## START Supplied material

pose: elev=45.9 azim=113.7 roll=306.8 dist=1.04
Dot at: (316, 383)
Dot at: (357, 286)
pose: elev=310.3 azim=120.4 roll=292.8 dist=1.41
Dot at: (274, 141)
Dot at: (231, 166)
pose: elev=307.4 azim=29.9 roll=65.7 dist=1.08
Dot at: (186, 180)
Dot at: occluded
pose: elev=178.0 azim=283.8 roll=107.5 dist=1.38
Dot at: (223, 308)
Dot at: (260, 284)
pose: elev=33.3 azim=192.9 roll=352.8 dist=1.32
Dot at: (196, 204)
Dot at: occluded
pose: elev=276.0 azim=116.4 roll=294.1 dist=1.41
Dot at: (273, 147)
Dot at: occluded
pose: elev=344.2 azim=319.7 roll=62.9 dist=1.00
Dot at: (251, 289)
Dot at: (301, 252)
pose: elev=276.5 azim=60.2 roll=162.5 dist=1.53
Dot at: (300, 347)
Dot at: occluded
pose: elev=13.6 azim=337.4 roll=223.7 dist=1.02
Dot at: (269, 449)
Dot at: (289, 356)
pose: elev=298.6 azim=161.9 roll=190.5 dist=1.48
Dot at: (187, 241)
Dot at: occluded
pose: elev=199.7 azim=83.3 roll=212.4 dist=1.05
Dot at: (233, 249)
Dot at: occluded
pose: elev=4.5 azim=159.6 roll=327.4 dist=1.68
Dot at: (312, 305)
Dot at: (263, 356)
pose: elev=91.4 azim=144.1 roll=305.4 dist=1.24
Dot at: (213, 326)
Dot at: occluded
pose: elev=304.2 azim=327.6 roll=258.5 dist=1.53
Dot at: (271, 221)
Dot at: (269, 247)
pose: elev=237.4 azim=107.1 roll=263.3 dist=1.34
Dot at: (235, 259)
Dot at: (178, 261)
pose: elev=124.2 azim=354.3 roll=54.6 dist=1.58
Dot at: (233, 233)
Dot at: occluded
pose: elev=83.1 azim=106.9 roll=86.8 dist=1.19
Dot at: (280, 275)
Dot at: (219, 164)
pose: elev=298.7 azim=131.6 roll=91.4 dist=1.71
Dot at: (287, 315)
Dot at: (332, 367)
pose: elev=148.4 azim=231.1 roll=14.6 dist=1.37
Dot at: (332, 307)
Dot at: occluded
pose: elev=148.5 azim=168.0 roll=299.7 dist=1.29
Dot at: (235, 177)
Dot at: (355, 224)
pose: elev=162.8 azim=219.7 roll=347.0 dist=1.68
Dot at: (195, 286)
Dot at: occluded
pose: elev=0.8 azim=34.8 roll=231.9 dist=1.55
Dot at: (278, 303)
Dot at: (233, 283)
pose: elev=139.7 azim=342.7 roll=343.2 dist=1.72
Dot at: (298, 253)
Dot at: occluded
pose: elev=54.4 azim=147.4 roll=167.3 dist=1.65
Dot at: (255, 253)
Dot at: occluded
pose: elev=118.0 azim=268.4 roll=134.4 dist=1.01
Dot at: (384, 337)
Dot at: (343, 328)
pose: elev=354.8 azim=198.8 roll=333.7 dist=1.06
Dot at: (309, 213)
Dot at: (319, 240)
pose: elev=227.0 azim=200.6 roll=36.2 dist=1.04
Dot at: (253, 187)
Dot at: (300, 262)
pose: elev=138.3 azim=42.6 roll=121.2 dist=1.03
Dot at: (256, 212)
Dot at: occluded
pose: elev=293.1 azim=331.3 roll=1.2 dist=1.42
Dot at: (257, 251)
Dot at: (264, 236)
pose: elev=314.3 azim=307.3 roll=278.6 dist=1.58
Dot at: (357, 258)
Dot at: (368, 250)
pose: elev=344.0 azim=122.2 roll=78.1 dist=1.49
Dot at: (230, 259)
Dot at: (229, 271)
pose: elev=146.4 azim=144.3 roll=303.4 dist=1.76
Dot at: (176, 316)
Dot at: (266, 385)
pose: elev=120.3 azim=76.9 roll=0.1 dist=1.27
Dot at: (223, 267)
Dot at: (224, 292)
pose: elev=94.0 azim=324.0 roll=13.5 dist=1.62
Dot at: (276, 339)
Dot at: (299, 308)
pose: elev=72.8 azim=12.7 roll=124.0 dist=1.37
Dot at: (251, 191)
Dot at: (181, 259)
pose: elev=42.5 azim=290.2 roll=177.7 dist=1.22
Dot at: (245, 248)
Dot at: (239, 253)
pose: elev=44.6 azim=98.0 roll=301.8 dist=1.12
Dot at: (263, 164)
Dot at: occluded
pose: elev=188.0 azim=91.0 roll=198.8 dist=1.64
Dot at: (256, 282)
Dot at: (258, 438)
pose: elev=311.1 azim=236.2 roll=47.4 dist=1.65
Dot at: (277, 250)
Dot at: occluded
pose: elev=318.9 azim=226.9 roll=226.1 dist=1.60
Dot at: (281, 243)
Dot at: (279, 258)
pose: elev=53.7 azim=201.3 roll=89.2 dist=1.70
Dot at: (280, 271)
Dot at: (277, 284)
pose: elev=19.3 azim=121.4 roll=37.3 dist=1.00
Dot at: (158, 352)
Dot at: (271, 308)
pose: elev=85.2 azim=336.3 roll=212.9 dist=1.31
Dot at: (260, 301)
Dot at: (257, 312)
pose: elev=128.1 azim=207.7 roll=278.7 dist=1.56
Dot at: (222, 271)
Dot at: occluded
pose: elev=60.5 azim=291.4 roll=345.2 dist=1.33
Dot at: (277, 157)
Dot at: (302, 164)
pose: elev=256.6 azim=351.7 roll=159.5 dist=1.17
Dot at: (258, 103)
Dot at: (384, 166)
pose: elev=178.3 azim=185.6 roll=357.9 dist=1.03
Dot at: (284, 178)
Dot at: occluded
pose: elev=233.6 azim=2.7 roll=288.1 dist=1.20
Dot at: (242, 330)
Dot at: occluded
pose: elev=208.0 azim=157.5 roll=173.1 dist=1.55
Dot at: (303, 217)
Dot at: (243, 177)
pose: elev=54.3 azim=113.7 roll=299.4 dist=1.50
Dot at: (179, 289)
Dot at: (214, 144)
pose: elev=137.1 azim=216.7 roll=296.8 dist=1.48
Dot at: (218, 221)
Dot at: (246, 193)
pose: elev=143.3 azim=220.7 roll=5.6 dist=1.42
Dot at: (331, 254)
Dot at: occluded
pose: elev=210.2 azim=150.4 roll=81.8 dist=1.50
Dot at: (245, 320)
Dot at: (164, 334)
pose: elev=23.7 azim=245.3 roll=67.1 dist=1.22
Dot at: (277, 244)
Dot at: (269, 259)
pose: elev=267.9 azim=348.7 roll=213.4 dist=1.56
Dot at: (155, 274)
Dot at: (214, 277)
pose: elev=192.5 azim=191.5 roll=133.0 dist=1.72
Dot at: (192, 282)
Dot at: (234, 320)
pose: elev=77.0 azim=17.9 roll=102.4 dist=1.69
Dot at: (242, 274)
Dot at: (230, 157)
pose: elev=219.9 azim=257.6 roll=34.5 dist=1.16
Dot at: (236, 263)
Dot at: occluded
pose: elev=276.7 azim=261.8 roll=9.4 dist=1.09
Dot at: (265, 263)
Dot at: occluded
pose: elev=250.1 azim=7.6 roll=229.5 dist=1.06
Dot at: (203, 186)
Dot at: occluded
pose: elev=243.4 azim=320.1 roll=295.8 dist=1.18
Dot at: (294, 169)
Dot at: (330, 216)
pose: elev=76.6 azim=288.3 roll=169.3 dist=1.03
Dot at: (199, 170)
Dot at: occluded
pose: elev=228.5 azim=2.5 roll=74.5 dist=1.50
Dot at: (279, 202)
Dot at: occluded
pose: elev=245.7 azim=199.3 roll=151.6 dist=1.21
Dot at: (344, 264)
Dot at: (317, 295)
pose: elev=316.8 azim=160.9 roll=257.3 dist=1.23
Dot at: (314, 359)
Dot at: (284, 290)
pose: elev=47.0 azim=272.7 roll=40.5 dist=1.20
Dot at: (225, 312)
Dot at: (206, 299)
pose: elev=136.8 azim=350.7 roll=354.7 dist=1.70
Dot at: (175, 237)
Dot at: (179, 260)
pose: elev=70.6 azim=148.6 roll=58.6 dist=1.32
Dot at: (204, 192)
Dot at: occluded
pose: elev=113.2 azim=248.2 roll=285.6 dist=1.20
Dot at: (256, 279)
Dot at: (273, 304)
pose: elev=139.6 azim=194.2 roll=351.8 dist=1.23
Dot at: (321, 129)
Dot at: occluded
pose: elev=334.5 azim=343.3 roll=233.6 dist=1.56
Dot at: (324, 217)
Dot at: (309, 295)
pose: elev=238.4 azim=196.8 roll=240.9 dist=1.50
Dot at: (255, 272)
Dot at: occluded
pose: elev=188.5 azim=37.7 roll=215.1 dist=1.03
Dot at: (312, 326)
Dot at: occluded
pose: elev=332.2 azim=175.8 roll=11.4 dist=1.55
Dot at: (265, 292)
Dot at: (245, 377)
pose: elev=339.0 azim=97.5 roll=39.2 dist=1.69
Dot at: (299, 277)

## END Supplied material

Stated task -
Recast the lines, starting at the one containing "pose: elev=70.6 azim=148.6" and ending at the last line above, as a Markdown table with the columns Row and Line. Number each row and leave out any blank lines.

Exercise output -
| Row | Line |
|---|---|
| 1 | pose: elev=70.6 azim=148.6 roll=58.6 dist=1.32 |
| 2 | Dot at: (204, 192) |
| 3 | Dot at: occluded |
| 4 | pose: elev=113.2 azim=248.2 roll=285.6 dist=1.20 |
| 5 | Dot at: (256, 279) |
| 6 | Dot at: (273, 304) |
| 7 | pose: elev=139.6 azim=194.2 roll=351.8 dist=1.23 |
| 8 | Dot at: (321, 129) |
| 9 | Dot at: occluded |
| 10 | pose: elev=334.5 azim=343.3 roll=233.6 dist=1.56 |
| 11 | Dot at: (324, 217) |
| 12 | Dot at: (309, 295) |
| 13 | pose: elev=238.4 azim=196.8 roll=240.9 dist=1.50 |
| 14 | Dot at: (255, 272) |
| 15 | Dot at: occluded |
| 16 | pose: elev=188.5 azim=37.7 roll=215.1 dist=1.03 |
| 17 | Dot at: (312, 326) |
| 18 | Dot at: occluded |
| 19 | pose: elev=332.2 azim=175.8 roll=11.4 dist=1.55 |
| 20 | Dot at: (265, 292) |
| 21 | Dot at: (245, 377) |
| 22 | pose: elev=339.0 azim=97.5 roll=39.2 dist=1.69 |
| 23 | Dot at: (299, 277) |